Fed officials’ tolerance for inflation has increased, partly because consumer prices are often lower than the central bank’s 2% target, and they are still working to increase their value even with loose monetary policy.

“As far as supply chain congestion and other reopening frictions are temporary, they are unlikely to generate sustained high inflation on their own,” Lyle BrainardThe Fed governor said on Tuesday.

She said: “The continuous and substantial increase in the inflation rate not only requires wages or prices to rise within a period of time after the reopening, but it is also widely expected that they will continue to grow at a sustained high rate.”

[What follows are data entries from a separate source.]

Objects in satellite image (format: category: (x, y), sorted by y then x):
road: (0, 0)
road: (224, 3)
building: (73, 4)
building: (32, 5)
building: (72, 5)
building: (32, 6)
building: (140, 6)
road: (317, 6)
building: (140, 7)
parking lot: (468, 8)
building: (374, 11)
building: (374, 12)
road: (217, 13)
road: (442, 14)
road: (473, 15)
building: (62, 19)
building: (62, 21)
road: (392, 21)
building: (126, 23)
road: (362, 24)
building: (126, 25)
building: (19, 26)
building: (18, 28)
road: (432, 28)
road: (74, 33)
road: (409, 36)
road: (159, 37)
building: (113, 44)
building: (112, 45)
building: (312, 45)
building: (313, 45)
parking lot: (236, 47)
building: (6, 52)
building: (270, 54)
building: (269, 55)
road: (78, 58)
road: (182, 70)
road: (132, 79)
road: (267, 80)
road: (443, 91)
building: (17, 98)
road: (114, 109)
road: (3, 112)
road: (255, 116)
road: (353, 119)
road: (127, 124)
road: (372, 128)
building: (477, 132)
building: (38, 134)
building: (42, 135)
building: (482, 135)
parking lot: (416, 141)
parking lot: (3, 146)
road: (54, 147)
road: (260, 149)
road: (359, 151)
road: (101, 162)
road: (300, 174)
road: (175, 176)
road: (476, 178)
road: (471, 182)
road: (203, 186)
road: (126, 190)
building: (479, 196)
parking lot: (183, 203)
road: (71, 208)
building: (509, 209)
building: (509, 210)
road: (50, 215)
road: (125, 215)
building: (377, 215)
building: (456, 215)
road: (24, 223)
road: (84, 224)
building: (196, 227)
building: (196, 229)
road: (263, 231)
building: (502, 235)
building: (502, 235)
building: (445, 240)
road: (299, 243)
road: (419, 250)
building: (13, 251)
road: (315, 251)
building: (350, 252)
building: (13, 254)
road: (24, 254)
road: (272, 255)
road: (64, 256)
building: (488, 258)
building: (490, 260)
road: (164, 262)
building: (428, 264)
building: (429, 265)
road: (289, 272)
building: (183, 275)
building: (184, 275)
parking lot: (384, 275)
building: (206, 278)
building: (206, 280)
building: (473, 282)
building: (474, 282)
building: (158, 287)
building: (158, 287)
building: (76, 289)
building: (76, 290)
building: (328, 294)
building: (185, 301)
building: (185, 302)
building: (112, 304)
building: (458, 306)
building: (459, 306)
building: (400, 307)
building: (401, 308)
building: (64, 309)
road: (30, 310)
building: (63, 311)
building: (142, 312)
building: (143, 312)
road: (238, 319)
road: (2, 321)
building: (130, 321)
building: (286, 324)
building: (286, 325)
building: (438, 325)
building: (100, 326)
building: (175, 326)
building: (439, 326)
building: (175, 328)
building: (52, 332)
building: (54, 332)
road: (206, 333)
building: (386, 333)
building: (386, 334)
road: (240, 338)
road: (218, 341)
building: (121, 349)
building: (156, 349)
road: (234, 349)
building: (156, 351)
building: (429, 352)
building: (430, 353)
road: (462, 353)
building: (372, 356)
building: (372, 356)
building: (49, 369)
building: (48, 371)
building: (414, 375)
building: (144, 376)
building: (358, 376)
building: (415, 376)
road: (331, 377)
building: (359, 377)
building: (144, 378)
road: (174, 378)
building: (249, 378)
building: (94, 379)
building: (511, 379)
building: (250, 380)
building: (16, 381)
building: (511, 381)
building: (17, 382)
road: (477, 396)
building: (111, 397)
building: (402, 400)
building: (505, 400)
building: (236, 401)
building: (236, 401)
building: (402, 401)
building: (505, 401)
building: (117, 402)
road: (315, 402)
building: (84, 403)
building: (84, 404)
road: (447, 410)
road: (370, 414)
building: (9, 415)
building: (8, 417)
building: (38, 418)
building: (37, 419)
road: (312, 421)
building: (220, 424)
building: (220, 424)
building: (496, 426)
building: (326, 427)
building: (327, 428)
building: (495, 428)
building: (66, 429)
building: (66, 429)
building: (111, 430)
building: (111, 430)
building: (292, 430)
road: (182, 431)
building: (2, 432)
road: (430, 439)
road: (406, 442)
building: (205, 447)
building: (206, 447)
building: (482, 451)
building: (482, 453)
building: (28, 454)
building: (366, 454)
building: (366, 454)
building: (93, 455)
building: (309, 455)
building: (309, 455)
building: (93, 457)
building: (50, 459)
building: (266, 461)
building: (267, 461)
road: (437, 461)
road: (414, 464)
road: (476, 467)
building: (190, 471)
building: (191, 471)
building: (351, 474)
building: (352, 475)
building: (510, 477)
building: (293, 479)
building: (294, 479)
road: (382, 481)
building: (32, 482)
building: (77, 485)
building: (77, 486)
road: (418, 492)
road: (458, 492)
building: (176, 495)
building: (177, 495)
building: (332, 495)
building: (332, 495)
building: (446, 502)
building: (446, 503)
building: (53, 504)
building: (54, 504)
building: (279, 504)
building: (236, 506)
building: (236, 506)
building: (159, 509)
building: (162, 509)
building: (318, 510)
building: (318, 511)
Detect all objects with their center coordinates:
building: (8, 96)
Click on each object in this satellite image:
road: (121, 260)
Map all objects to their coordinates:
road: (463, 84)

Although the Fed and the U.S. Treasury Department have limited concerns, since the last CPI, concerns about rising inflation rates have been quite common in U.S. companies and are considered by investors to be the cause of the sharp rise in inflation. Stock market sell-off this week.

Berkshire Hathaway chief executive Warren Buffett said earlier this month that his company’s executives saw “very severe” inflation. “People are raising prices to us and being accepted by people.”

Tyson Foods said this week that it has substantially increased its prices. The company’s chief operating officer Downey King said: “In general, the intensified inflation environment is bringing meaningful resistance to prepared food in the second half of the year.” “We have seen raw material costs rise by more than 15%, and logistics, The cost of packaging and labor is also increasing.”